The reviewers have discussed their reviews with one another, and the Reviewing Editor has drafted this to help you prepare a revised submission.

Essential revisions:

1) One of the major issues is related to the definition of "indoor". It should be stated from the beginning what "indoor" locations are about, in particular, that home is not part of it, which is an important point to understand the results (and the discussion). Did the authors conduct any sensitivity analysis related to these choices?

2) Compare trends with other proxies for seasonality.

3) Provide a better justification of the clustering approach used (choice of methodology) and conduct the necessary sensitivity analyses (including choice of threshold).

4) Compare model fits to real COVID-19 data and/or ILI (because of the difficulty in dealing with NPIs for COVID-19), or step back from the claims that the 'σ' metric generates better model fits given that you've shown that it yields different model fits, but not necessarily better ones.

5) Provide formal justifications for several claims throughout the Results section (e.g. a measurement of geographic heterogeneity in trends, and differences in pre-pandemic vs. peri-pandemic patterns).

In summary, this work has potential but requires essential revisions, particularly by clarifying some of the language used and by including more detailed and quantitative analyses.

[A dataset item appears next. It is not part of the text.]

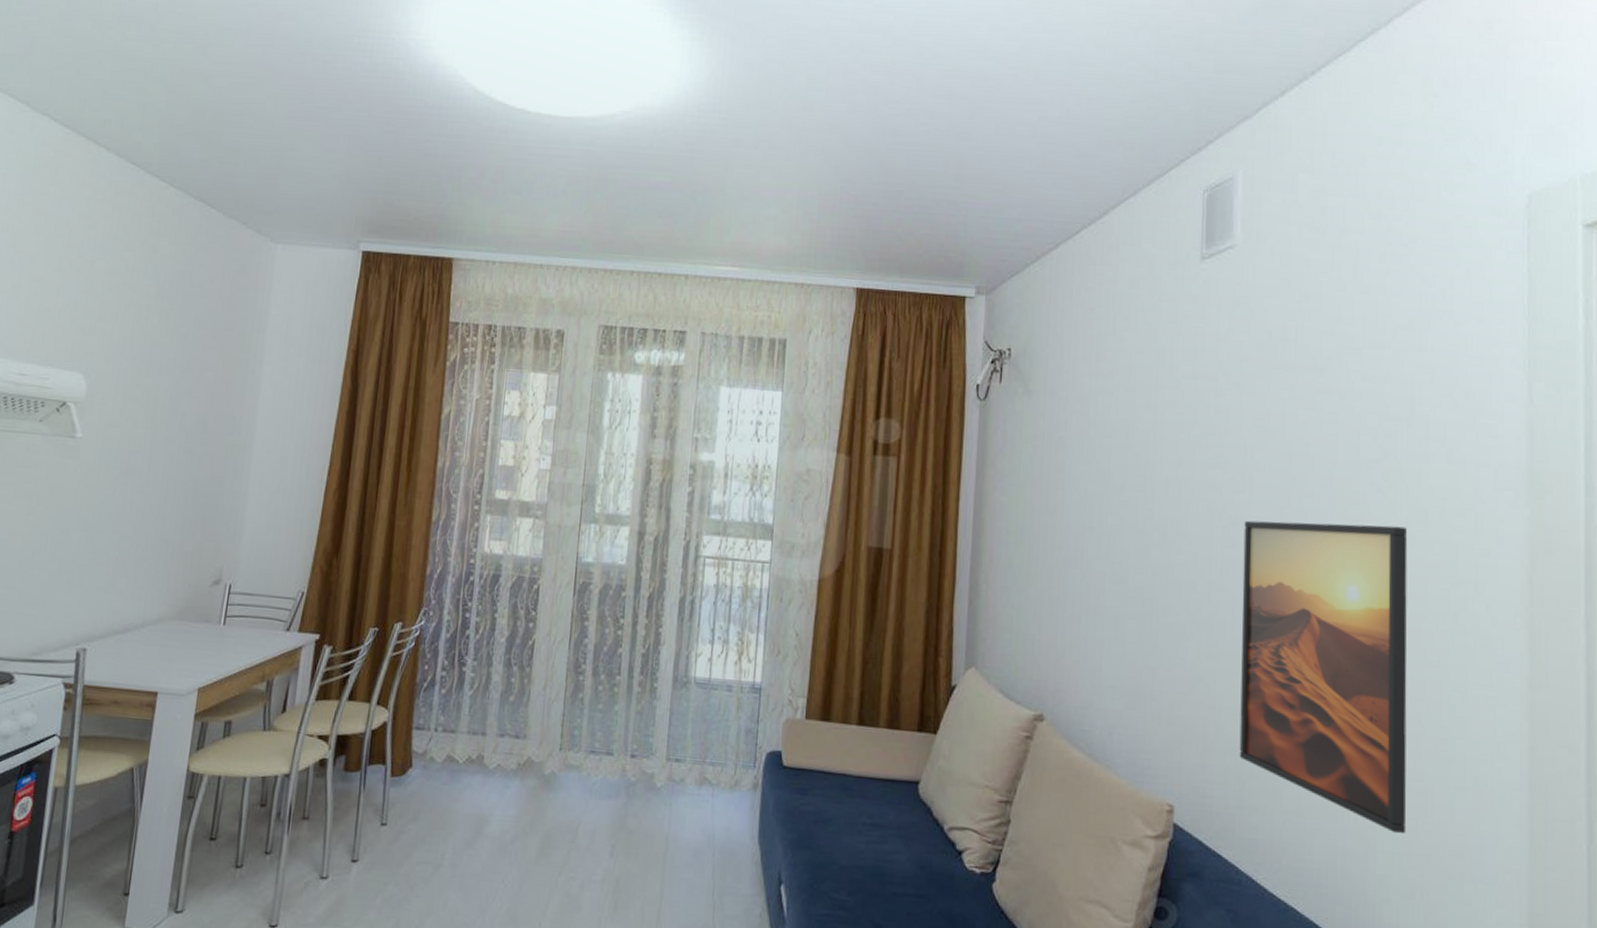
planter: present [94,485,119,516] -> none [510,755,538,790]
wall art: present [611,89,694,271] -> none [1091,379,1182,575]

Reviewer #1 (Recommendations for the authors):

Overall, I found this study to be well-conducted and impactful. There are a number of areas where it could be improved, particularly by clarifying some of the language and by including more detailed and quantitative analyses. In the following comments, I'll try to provide specific suggestions for where the authors might focus their efforts.

Specific comments:

10: Perhaps "impacting" rather than "suppressing"? The rest of the manuscript makes clear that the authors interpret seasonality as a force that can both enhance and suppress transmission, so it would be worth using consistent language here.

54-56 ("While more is known about… rates of indoor activity.") I had trouble parsing this sentence. What do you mean by spatio-temporal variation in the indoor environment? At what scale? Are you talking about the environment itself, or the variation in people's experience of it? What kinds of rates of indoor activity are unknown, and why does this matter? It seems to me that this sentence is identifying the key gap that this study aims to fill, so it would be worth making this more precise.

90: What sort of global change do you mean? As it stands, the term is too vague to be meaningful here.

Figure 1: The authors could consider grouping Figure 1B by latitude rather than alphabetically; this might reveal some interesting patterns that more clearly support their findings of different seasonal patterns in the north vs. the south.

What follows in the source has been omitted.